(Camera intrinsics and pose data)
⁂

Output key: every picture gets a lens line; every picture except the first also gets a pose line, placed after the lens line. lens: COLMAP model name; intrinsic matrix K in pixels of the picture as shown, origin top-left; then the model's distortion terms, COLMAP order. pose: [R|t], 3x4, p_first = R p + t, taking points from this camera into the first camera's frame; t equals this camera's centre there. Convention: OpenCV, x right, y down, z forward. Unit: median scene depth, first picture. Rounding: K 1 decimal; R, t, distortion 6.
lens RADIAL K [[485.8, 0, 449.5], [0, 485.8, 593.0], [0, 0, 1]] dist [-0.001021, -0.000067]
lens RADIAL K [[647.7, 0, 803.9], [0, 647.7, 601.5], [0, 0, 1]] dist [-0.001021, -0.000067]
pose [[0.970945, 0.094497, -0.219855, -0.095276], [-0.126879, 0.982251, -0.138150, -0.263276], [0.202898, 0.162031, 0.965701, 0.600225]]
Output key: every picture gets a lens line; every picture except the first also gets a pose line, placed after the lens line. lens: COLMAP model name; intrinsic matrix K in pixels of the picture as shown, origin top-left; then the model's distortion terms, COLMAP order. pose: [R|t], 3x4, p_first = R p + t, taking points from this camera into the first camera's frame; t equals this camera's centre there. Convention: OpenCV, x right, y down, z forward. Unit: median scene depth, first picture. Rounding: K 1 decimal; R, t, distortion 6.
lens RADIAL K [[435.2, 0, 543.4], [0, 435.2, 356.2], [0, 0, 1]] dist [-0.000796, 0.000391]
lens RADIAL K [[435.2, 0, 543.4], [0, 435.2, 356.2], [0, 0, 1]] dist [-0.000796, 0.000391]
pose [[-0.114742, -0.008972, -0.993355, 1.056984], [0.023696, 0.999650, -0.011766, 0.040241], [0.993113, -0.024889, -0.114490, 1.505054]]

⁂

### Required action
Reproduce every line of the material above without changing anything.

### Output for this exercise
Output key: every picture gets a lens line; every picture except the first also gets a pose line, placed after the lens line. lens: COLMAP model name; intrinsic matrix K in pixels of the picture as shown, origin top-left; then the model's distortion terms, COLMAP order. pose: [R|t], 3x4, p_first = R p + t, taking points from this camera into the first camera's frame; t equals this camera's centre there. Convention: OpenCV, x right, y down, z forward. Unit: median scene depth, first picture. Rounding: K 1 decimal; R, t, distortion 6.
lens RADIAL K [[485.8, 0, 449.5], [0, 485.8, 593.0], [0, 0, 1]] dist [-0.001021, -0.000067]
lens RADIAL K [[647.7, 0, 803.9], [0, 647.7, 601.5], [0, 0, 1]] dist [-0.001021, -0.000067]
pose [[0.970945, 0.094497, -0.219855, -0.095276], [-0.126879, 0.982251, -0.138150, -0.263276], [0.202898, 0.162031, 0.965701, 0.600225]]
Output key: every picture gets a lens line; every picture except the first also gets a pose line, placed after the lens line. lens: COLMAP model name; intrinsic matrix K in pixels of the picture as shown, origin top-left; then the model's distortion terms, COLMAP order. pose: [R|t], 3x4, p_first = R p + t, taking points from this camera into the first camera's frame; t equals this camera's centre there. Convention: OpenCV, x right, y down, z forward. Unit: median scene depth, first picture. Rounding: K 1 decimal; R, t, distortion 6.
lens RADIAL K [[435.2, 0, 543.4], [0, 435.2, 356.2], [0, 0, 1]] dist [-0.000796, 0.000391]
lens RADIAL K [[435.2, 0, 543.4], [0, 435.2, 356.2], [0, 0, 1]] dist [-0.000796, 0.000391]
pose [[-0.114742, -0.008972, -0.993355, 1.056984], [0.023696, 0.999650, -0.011766, 0.040241], [0.993113, -0.024889, -0.114490, 1.505054]]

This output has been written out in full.